Silencing S100B in MIO-M1 Müller cells results in stellation, stress fiber disassembly, and enhanced GFAP filament formation. A, control (c) and S100B siRNA-treated (si) cells were analyzed by RT-PCR at the end of the transfection procedure (0 d) and 2 and 5 days post-transfection using S100B-specific oligonucleotides. B, control and S100B siRNA-treated cells were cultivated for 5 days and analyzed by phase-contrast microscopy. Transfection with S100B siRNA results in stellation. C, control and S100B siRNA-treated cells were cultivated for 2 days and subjected to rhodamine-phalloidin staining (red) and immunostained with an anti-S100B antibody (green). Cells were counterstained with DAPI (blue). Shown are merged images only. At post-transfection day 2, S100B silenced cells show reduced stress fibers compared with control cells. D, control and S100B siRNA-treated cells were immunostained using an anti-GFAP antibody (red) and an anti-S100B antibody (green) and counterstained with DAPI (blue). Merged images only are presented. E, MIO-M1 cells were cultivated in serum-free medium for 14 days and immunostained using an anti-GFAP antibody (red) and an anti-S100B antibody (green) and counterstained with DAPI (blue). Shown are a neurosphere-like structure and neighboring, sparse cells. Bars, 50 μm (B-E).
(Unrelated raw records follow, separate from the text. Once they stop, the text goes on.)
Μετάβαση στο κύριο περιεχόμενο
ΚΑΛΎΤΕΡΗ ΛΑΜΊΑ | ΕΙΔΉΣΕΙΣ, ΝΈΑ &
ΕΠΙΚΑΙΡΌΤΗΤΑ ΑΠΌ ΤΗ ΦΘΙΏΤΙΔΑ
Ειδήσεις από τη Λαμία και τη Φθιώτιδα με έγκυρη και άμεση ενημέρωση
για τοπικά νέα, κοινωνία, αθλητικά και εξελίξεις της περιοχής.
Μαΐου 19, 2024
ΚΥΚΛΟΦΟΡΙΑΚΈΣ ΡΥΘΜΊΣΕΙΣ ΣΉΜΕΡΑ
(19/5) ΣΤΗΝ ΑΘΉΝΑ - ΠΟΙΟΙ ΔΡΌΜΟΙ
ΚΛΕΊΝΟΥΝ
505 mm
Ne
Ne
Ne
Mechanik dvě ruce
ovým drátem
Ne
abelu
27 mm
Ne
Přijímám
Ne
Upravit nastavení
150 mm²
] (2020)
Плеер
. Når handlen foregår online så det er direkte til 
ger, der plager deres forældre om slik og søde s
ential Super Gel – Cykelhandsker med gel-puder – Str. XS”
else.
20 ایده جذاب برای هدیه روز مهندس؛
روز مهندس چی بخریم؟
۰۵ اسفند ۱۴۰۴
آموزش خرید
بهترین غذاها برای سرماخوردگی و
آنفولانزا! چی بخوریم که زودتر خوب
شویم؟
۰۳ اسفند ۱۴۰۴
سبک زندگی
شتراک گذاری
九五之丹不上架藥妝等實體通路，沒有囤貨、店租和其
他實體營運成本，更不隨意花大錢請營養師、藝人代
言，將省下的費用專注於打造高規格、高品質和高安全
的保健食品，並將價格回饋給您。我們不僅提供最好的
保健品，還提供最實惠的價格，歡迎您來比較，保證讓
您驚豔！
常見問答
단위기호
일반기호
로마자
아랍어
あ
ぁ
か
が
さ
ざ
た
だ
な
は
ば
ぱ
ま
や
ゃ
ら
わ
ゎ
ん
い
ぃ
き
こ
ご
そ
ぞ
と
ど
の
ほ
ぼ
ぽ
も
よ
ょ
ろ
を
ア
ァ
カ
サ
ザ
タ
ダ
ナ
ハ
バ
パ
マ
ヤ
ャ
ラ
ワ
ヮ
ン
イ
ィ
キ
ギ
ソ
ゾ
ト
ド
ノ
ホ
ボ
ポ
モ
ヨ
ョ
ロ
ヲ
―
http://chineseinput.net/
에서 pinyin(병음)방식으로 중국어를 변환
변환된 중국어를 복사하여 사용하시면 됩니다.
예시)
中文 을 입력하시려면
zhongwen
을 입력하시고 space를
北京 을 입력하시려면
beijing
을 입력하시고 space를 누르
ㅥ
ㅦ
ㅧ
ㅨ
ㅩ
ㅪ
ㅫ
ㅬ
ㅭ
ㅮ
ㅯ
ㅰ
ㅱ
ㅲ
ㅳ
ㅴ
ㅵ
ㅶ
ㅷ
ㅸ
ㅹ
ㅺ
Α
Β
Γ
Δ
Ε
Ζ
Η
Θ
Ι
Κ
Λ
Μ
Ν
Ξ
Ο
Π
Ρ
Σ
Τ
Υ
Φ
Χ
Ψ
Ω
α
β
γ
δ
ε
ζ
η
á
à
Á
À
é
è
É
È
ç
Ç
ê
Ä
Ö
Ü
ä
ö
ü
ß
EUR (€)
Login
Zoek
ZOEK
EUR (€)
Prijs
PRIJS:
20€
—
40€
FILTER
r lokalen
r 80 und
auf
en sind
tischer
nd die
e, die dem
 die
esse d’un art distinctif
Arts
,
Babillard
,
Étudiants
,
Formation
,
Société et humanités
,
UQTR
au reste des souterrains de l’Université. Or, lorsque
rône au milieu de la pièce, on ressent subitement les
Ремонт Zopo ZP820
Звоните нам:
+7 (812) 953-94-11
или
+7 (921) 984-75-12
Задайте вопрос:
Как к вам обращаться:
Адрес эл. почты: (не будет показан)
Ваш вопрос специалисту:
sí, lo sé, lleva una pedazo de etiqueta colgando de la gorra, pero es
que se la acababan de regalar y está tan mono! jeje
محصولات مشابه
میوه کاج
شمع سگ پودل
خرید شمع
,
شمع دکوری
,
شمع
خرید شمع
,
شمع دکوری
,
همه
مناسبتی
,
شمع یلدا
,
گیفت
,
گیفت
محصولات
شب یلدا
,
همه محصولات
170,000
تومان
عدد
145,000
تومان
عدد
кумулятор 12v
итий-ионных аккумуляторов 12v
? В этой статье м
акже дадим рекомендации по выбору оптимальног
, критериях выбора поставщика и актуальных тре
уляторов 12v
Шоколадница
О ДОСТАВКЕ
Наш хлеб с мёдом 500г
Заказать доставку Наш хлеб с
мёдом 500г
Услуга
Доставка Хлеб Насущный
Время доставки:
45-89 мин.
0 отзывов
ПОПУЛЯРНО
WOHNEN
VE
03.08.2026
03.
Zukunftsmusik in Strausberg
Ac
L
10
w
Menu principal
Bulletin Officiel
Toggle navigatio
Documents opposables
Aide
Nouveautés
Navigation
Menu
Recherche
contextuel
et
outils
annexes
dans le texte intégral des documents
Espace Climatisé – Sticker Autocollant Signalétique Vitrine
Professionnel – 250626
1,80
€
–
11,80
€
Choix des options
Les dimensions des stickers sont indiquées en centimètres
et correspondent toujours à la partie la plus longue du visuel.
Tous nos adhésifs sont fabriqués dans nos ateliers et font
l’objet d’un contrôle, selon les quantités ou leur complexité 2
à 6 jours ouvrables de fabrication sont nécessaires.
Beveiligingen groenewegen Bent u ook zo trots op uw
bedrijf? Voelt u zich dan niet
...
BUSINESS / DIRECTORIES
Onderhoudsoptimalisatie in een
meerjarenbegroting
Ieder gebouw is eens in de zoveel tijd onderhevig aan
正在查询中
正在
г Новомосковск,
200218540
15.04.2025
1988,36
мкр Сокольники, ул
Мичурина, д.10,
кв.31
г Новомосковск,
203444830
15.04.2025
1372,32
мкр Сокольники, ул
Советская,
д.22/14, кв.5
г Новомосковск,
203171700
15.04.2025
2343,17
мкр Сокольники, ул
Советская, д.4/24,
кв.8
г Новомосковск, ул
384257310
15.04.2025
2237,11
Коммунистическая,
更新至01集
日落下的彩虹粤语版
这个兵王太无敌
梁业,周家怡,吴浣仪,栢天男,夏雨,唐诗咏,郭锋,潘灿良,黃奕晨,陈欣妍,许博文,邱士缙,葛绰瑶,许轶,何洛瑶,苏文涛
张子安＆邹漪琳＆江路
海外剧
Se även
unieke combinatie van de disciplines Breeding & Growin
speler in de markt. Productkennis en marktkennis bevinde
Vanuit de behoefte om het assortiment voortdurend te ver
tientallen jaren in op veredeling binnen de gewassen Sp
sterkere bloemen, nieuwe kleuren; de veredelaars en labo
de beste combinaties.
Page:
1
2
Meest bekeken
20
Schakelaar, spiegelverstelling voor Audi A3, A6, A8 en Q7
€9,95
GAPDH, glyceraldehyde-3-phosphate dehydrogenase.

FIGURE 9.

Schematic representation of putative S100B effects on RhoA/ROCK and GSK3β-Rac1 via Src/PI3K in cultured astrocytes. S100B stimulates PI3K via interaction with and activation of Src kinase thereby activating RhoA/ROCK and favoring stress fiber formation and migration. S100B-activated Src/PI3K also stimulates Akt, which, in turn, inactivates GSK3β with resultant reduced activity of Rac1. Inhibition of S100B expression results in reduced RhoA/ROCK activity and high GSK3β-Rac1 activity with resultant reduced stress fiber formation, reduced migration, and formation of cell extensions (stellation).